» **ASSIGNED TASK**
Format the lines below as a JSON list of strings, one string per line, with blank lines left out. Leave the pictures out of the list.

» **DATA EXCERPTS**
·····

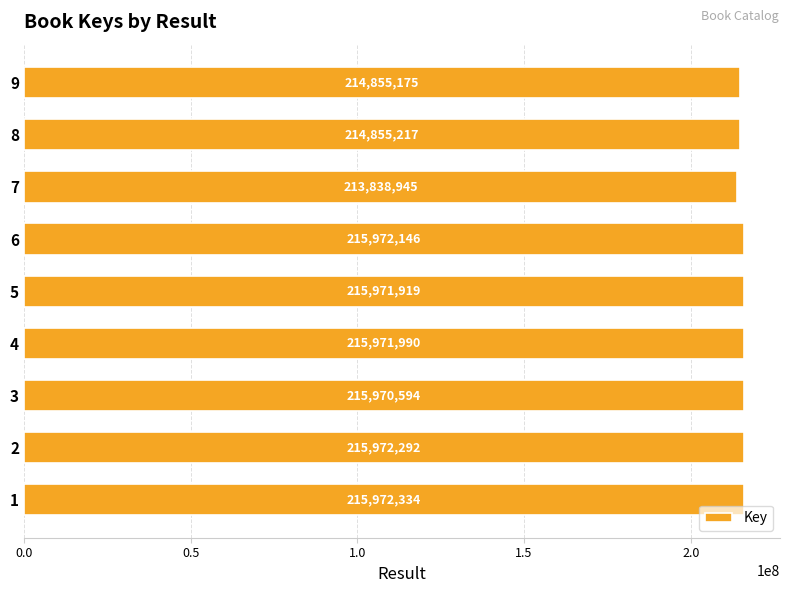

Are the bars horizontal?

Yes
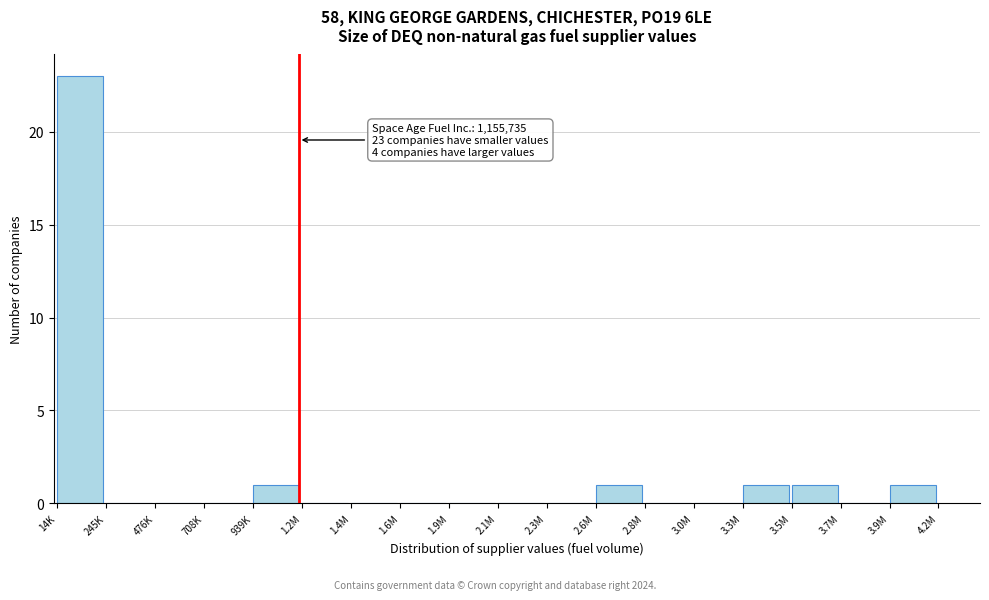

Reading left to right, what are all the values shown in this chart?

14K=23	245K=0	476K=0	708K=0	939K=1	1.2M=0	1.4M=0	1.6M=0	1.9M=0	2.1M=0	2.3M=0	2.6M=1	2.8M=0	3.0M=0	3.3M=1	3.5M=1	3.7M=0	3.9M=1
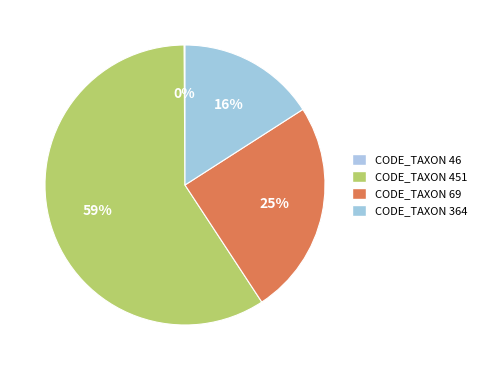

The CODE_TAXON 46 slice represents 0% of the pie. True or false?

True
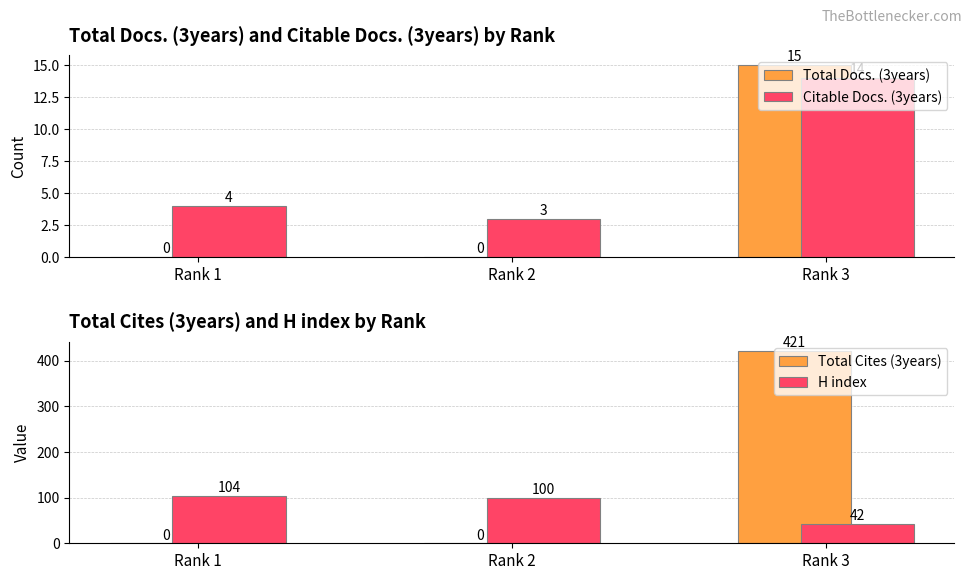

What is the highest value of the Total Docs. (3years) series?

15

·····

» **THE ANSWER**
[
  "Are the bars horizontal?",
  "Yes",
  "Reading left to right, what are all the values shown in this chart?",
  "14K=23\t245K=0\t476K=0\t708K=0\t939K=1\t1.2M=0\t1.4M=0\t1.6M=0\t1.9M=0\t2.1M=0\t2.3M=0\t2.6M=1\t2.8M=0\t3.0M=0\t3.3M=1\t3.5M=1\t3.7M=0\t3.9M=1",
  "The CODE_TAXON 46 slice represents 0% of the pie. True or false?",
  "True",
  "What is the highest value of the Total Docs. (3years) series?",
  "15"
]